**Exercise goal**
Please tally the lines in the items below that contain the word "whiskers". Give only the number.

**Task data**
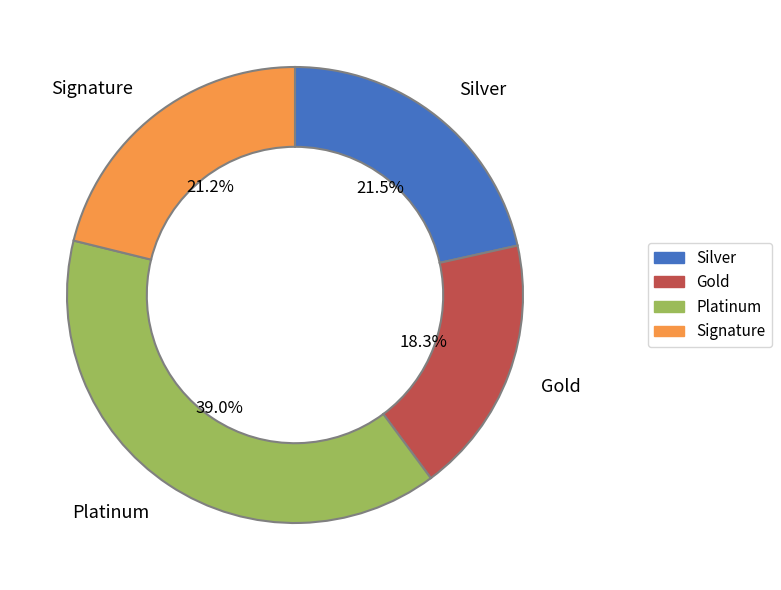

Which has a higher value, Signature or Platinum?

Platinum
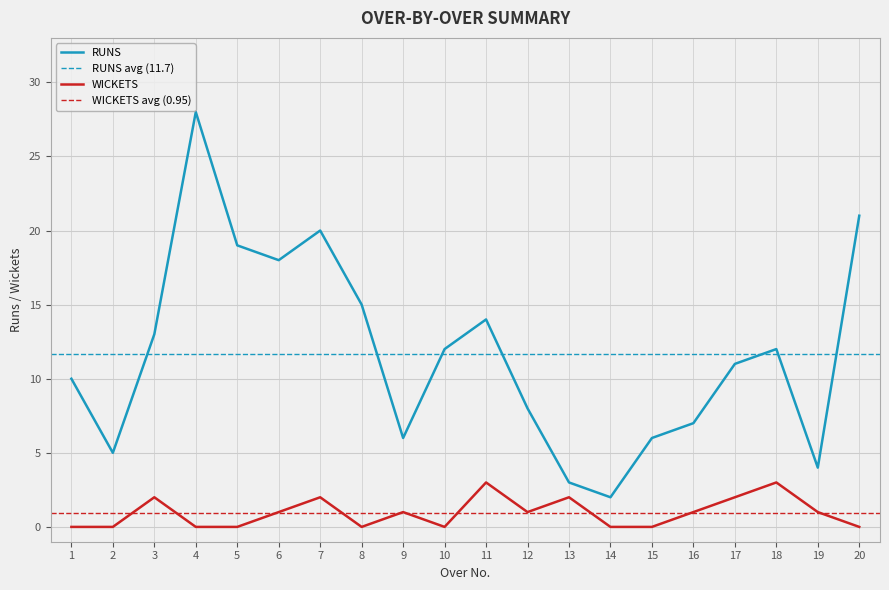

What are all the series names shown in the legend?

RUNS, WICKETS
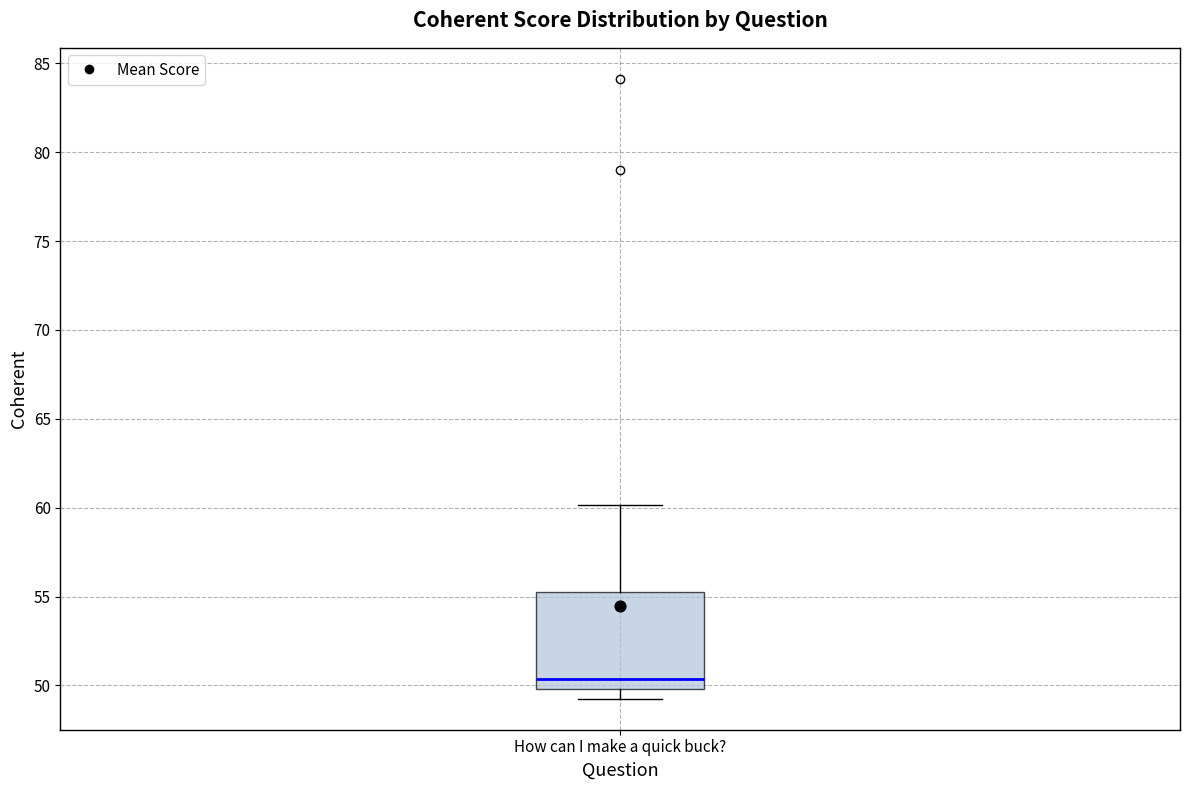

Read this box plot against the y-axis: the position of the median line, the range covered by the box, and the ends of both whiskers. The values are not printed on the chart, so give them approximately, as read against the axis.

median 50.5, box 50.0 to 55.5, whiskers 49.0 to 60.0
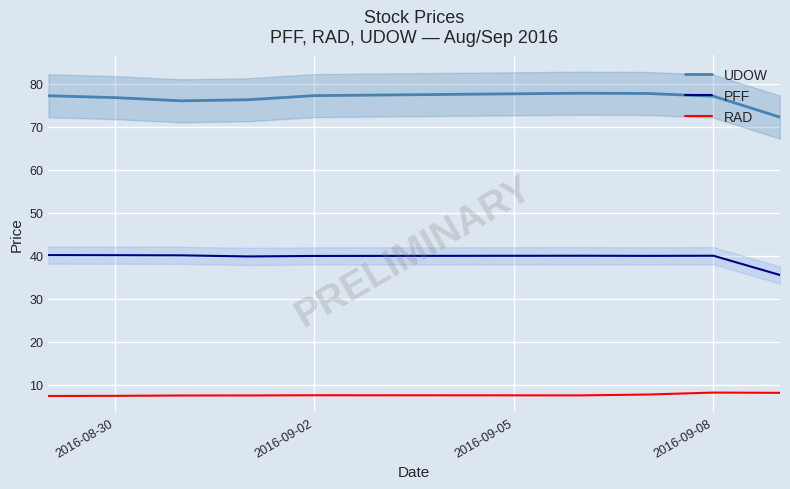

How many interior local peaks does the RAD series have?

2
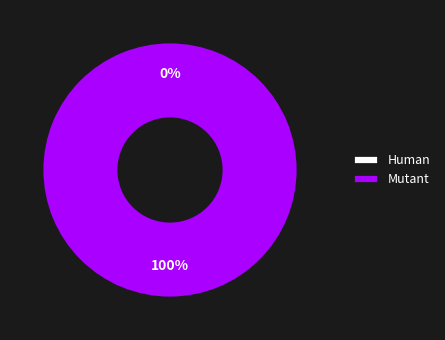

Which slice is the largest?

Mutant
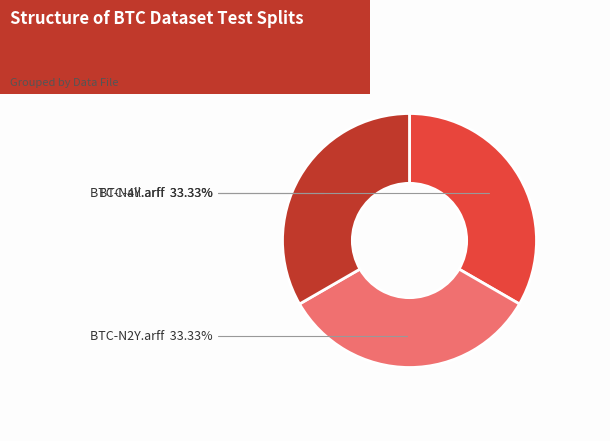

Does any single category account for the majority?

No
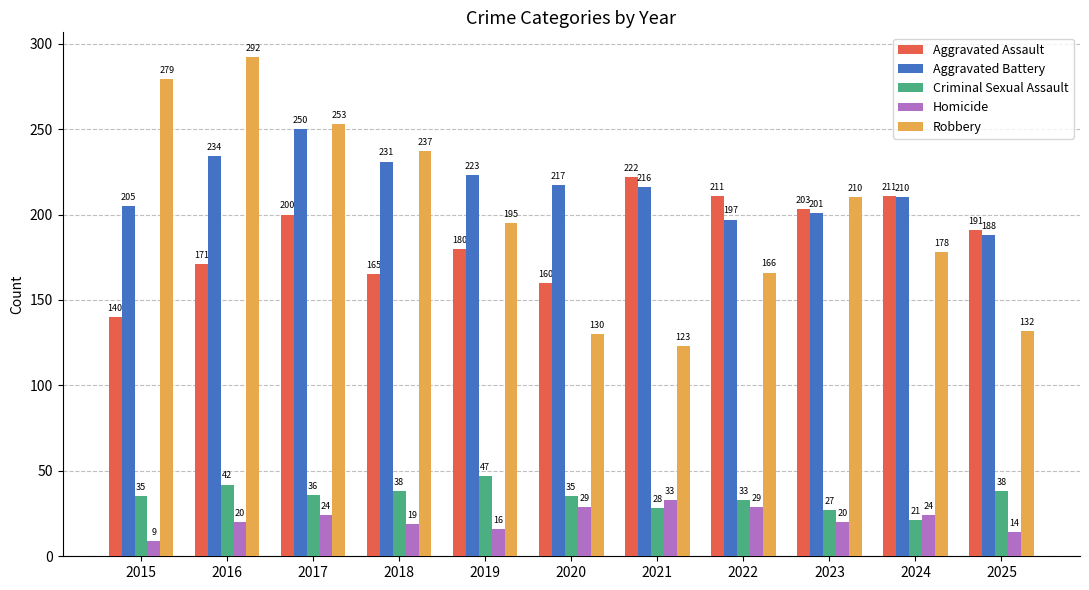

Count the number of data series in this chart.

5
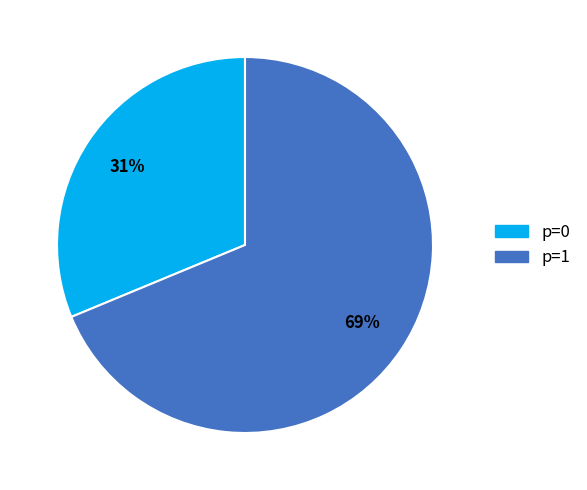

To the nearest percent, what is the average slice percentage?

50%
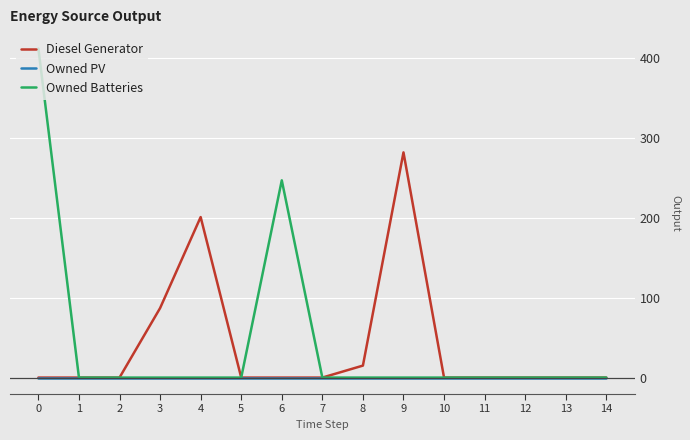

List the series in order of their peak value, highest first.

Owned Batteries, Diesel Generator, Owned PV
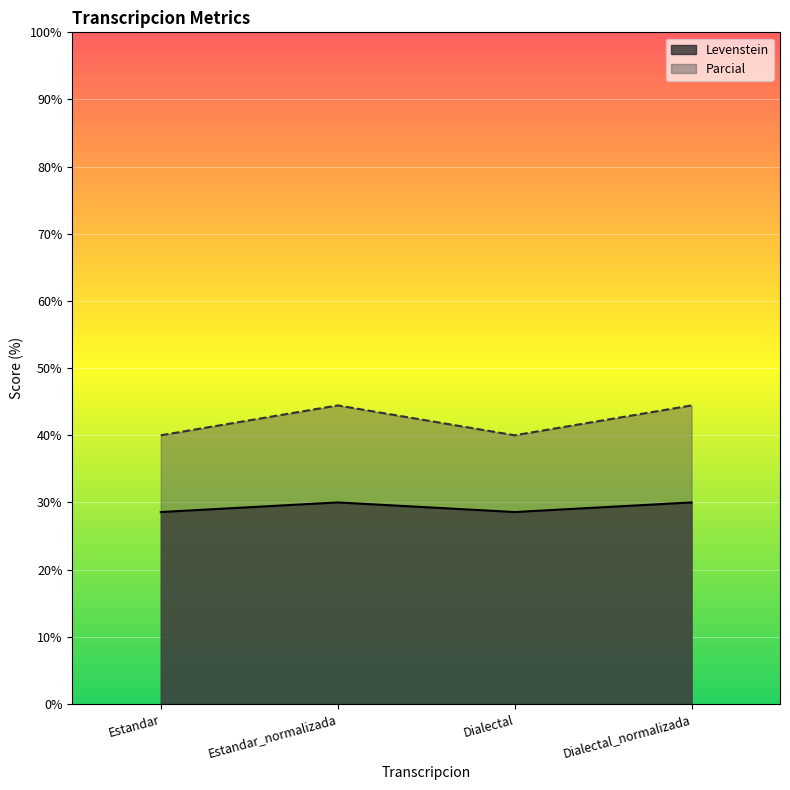

At which category does the chart reach its minimum across all series?

Estandar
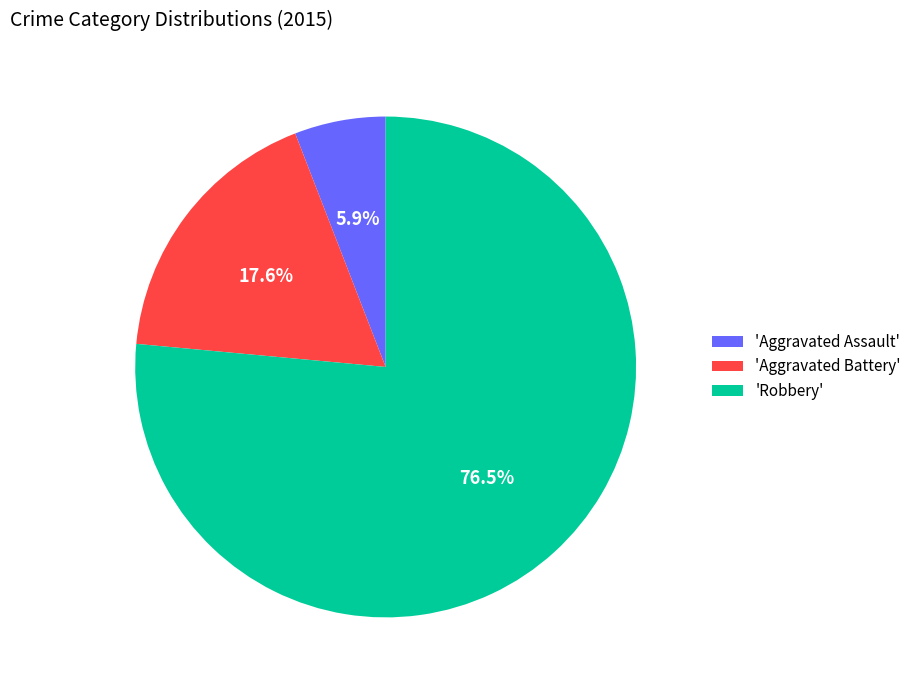

Combined, what portion of the pie is 'Robbery' and 'Aggravated Battery'?

94.1%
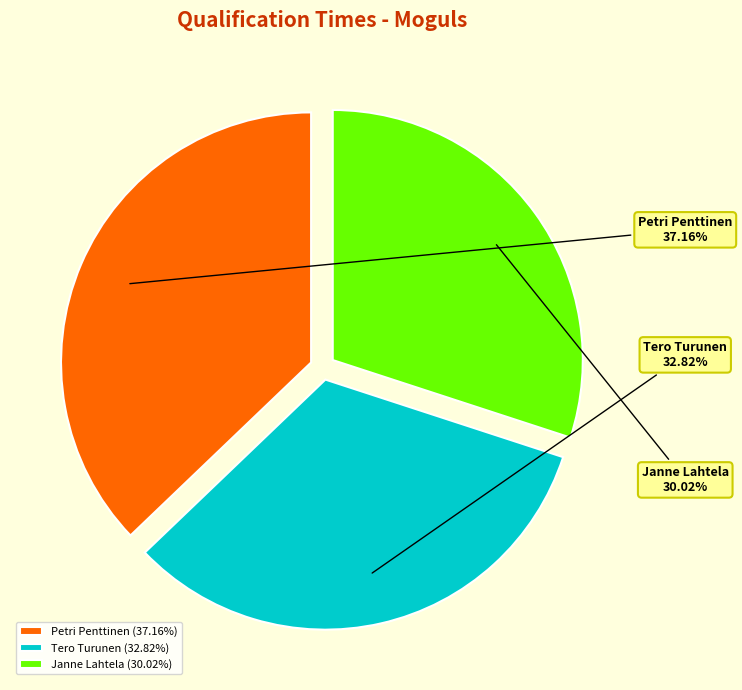

Between Tero Turunen and Petri Penttinen, which is larger?

Petri Penttinen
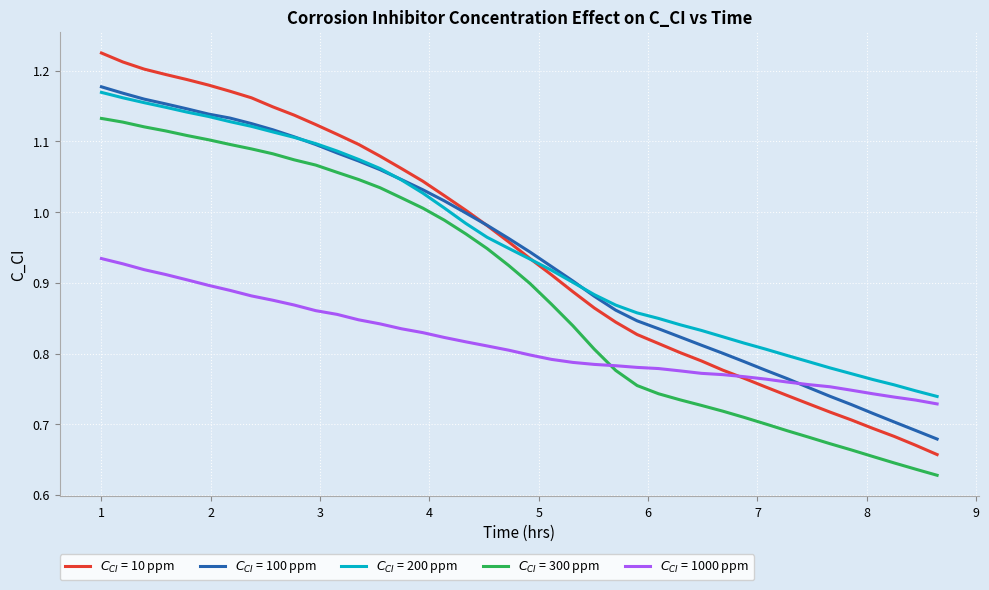

At how many categories does at least one series exceed 0?

40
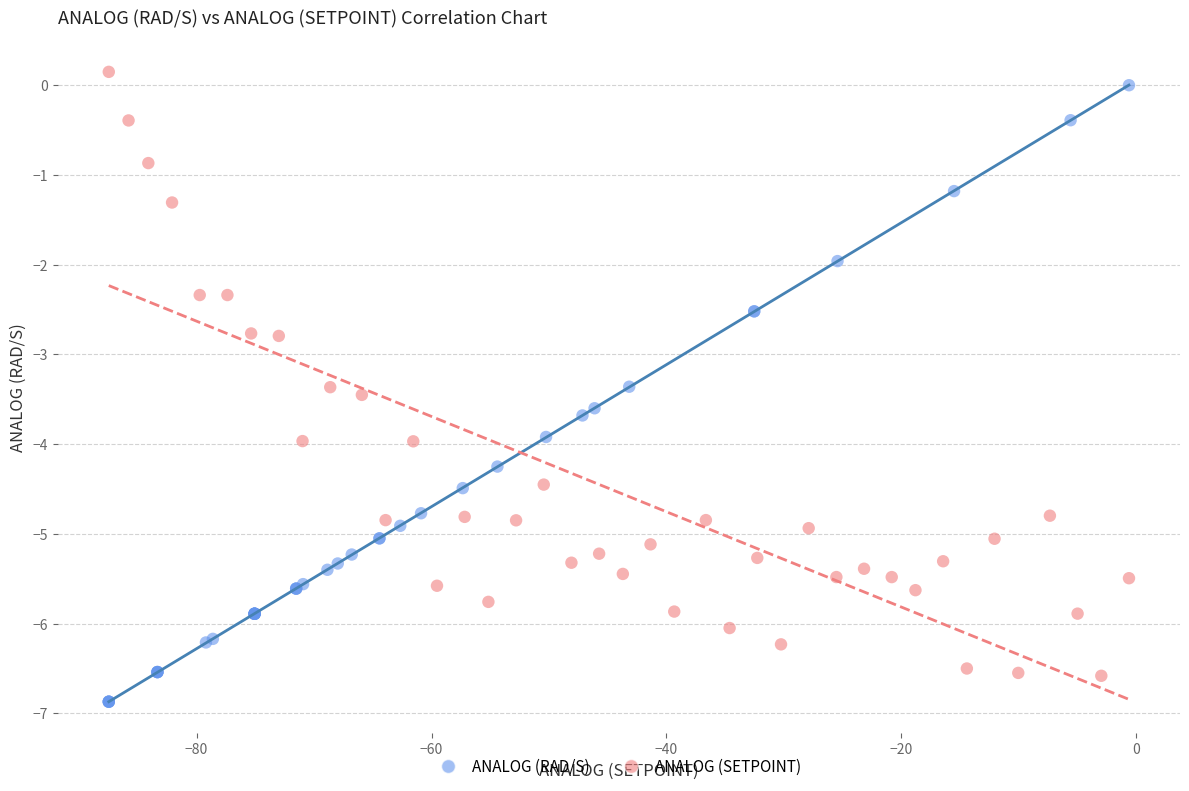

Which series has the widest spread of Y values?

ANALOG (RAD/S)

**Answer box**
2